Since cog.yaml concurrency.max works by setting the env var at build time, cases 1 and 2 are effectively the same mechanism. The decorator becomes the new default path for model authors.

Deprecation of cog.yaml concurrency field

  • When concurrency is present in cog.yaml, emit a deprecation warning during validation suggesting users move to @cog.concurrent.
  • The field continues to work (no breaking change) — it still generates the COG_MAX_CONCURRENCY env var, which takes precedence over the decorator.

Implementation plan

Python SDK (python/cog/)

  • New file python/cog/concurrent.py with the decorator implementation.
  • Export concurrent from python/cog/__init__.py.

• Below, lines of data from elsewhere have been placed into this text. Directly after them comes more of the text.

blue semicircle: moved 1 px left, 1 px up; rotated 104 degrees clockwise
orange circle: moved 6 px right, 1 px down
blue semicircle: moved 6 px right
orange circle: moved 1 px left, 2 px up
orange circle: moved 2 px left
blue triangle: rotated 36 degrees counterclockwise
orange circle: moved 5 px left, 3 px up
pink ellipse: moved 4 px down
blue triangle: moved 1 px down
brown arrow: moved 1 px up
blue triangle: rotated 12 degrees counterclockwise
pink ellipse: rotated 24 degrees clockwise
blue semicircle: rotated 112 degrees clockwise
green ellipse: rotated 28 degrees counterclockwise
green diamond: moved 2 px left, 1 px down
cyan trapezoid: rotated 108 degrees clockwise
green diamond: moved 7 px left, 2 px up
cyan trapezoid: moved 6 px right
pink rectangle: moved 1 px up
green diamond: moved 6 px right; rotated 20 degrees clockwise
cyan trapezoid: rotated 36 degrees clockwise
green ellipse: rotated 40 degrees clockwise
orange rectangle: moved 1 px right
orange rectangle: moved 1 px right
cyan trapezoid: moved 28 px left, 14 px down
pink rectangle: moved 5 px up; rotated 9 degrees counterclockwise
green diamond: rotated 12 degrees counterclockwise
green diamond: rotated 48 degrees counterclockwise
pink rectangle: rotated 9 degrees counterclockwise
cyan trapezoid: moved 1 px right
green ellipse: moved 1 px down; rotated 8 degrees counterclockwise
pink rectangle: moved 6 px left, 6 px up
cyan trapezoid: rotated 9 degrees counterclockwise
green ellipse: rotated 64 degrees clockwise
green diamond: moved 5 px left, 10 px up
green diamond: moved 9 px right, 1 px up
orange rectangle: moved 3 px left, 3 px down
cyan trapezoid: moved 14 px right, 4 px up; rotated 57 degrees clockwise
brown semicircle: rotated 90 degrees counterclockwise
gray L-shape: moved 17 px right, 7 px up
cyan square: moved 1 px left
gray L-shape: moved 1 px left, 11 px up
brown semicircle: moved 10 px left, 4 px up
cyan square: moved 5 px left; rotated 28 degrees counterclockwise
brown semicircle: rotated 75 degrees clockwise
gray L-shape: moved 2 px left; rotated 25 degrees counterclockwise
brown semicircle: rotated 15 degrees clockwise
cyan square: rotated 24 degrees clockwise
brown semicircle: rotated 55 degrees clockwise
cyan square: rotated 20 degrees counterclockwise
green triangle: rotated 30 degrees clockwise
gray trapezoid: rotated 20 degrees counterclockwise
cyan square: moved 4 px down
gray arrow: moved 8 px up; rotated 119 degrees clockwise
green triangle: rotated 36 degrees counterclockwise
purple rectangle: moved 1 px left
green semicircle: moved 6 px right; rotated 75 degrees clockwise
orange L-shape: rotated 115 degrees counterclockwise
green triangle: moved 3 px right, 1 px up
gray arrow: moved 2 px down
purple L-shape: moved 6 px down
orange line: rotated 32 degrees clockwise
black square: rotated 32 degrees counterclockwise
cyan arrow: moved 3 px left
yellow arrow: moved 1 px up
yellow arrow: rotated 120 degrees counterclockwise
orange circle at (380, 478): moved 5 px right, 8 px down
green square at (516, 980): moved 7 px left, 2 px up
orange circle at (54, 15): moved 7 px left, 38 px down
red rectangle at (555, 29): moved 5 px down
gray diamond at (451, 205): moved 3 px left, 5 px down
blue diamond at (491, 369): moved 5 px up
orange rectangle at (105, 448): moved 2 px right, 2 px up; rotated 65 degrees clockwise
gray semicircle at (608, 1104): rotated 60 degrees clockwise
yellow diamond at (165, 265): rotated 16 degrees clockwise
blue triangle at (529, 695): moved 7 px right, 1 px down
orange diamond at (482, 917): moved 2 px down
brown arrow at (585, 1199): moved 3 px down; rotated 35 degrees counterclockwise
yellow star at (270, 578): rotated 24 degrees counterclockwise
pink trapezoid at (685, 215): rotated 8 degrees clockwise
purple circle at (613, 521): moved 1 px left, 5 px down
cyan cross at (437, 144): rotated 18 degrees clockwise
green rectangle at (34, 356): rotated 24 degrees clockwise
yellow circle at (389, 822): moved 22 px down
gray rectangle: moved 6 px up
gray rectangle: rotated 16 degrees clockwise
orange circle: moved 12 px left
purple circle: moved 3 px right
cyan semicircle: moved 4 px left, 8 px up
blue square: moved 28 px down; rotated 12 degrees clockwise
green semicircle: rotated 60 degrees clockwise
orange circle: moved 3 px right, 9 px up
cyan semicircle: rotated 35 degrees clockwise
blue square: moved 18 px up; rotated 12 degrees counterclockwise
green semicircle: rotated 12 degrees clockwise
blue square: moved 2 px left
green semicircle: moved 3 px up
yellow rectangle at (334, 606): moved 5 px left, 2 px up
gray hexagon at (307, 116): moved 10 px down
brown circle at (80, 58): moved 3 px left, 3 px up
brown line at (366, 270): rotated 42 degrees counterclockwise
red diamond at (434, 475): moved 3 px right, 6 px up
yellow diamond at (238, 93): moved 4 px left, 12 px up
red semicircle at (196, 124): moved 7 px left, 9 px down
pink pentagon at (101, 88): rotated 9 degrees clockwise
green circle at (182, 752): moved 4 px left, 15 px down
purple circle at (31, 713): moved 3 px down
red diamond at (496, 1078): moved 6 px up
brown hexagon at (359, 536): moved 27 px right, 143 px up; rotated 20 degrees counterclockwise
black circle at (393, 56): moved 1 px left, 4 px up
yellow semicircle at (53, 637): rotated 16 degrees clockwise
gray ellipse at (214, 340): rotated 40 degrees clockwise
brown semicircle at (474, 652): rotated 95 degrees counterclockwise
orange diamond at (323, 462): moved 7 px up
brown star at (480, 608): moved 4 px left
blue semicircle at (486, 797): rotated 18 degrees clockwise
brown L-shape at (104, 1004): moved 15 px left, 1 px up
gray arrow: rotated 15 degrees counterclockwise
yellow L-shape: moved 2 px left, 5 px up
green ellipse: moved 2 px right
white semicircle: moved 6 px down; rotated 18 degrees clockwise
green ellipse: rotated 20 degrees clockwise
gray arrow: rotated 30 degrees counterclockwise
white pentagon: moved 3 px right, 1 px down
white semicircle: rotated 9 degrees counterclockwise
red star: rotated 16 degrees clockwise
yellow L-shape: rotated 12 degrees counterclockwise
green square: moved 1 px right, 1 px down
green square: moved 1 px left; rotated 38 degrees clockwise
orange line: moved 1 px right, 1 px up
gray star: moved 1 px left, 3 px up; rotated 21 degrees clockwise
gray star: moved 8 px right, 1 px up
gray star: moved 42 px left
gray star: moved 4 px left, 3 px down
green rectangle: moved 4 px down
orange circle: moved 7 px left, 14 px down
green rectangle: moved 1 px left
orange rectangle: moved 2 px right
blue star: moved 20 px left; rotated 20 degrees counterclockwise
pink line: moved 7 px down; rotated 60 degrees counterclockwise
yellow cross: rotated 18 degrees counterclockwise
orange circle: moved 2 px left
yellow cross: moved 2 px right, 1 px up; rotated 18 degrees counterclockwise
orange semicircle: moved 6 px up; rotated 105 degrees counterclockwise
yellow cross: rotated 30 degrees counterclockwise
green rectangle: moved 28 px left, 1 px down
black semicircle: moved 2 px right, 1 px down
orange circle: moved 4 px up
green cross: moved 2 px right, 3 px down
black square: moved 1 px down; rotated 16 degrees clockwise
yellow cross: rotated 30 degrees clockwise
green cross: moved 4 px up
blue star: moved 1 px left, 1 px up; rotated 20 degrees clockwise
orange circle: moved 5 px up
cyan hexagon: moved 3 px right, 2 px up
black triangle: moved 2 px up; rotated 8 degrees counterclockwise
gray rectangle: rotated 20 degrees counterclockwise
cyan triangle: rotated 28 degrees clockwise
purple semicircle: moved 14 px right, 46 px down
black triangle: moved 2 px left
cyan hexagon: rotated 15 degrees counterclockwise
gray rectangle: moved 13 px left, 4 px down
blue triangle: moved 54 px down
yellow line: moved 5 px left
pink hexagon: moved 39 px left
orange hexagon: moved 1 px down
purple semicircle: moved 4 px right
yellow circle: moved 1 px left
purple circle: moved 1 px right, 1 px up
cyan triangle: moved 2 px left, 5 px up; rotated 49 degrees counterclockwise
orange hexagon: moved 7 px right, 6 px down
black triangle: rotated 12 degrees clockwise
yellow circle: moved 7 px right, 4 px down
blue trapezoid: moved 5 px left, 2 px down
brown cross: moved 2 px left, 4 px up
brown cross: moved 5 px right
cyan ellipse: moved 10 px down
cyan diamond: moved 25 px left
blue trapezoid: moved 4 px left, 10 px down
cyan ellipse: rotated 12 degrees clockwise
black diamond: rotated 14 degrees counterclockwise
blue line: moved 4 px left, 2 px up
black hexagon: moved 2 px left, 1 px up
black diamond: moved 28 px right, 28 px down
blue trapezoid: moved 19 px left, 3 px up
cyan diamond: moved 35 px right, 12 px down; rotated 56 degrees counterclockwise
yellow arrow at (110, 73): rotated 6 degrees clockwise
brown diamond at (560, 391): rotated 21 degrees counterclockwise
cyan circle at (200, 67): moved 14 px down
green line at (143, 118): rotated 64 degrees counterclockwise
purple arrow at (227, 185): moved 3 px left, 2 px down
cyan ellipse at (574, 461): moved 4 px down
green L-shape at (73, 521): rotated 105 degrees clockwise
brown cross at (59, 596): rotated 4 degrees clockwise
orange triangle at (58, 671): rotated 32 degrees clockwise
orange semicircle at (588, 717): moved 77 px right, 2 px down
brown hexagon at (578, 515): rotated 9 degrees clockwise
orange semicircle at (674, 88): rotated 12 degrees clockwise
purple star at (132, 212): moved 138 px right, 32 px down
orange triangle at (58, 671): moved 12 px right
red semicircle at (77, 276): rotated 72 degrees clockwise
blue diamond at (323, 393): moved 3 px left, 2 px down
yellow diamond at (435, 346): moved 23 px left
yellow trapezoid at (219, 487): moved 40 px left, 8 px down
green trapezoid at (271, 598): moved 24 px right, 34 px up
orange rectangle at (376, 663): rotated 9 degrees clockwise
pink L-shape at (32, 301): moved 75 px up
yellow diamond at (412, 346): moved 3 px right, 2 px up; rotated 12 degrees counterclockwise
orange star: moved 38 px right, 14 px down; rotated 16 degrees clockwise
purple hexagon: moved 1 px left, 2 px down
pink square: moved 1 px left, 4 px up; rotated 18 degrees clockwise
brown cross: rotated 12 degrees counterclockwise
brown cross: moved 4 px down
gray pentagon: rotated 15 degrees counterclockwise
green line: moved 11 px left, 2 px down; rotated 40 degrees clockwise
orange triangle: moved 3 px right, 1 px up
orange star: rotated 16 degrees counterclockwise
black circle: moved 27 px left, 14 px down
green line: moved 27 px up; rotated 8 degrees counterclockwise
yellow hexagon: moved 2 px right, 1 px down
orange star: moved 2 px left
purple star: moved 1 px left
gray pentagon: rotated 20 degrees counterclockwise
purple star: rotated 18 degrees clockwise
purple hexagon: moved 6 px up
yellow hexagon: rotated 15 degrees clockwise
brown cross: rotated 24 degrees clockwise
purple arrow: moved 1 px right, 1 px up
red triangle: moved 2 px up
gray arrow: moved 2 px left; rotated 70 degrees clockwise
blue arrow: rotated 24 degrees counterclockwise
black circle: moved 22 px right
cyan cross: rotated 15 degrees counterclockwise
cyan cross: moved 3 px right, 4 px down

Rust coglet (crates/coglet-python/)

  • In predictor.rs: after loading the predictor, read __cog_concurrent_max__ from the predict function (via getattr).
  • In lib.rs: change read_max_concurrency() to accept the decorator value as a fallback, with env var taking priority.
  • Thread the decorator value from PythonPredictor::load() through to OrchestratorConfig.

Go CLI (pkg/config/)

  • In validate.go: add a deprecation warning when concurrency is present in cog.yaml.

Tests

  • Python unit tests for the decorator (sync rejection, metadata attachment).
  • Rust tests for the new resolution logic (env var > decorator > default).
  • New integration test (.txtar) verifying end-to-end: decorator sets concurrency without cog.yaml field.

Docs

  • Document the @cog.concurrent decorator.
  • Update concurrency docs to recommend the decorator as the primary approach.
  • Regenerate docs/llms.txt.

What does NOT change

  • The PermitPool, slot transport, and orchestrator logic in crates/coglet/ — they just receive num_slots from a different source.
  • Async/sync detection logic in predictor.rs.
  • Existing cog.yaml configs with concurrency.max continue to work.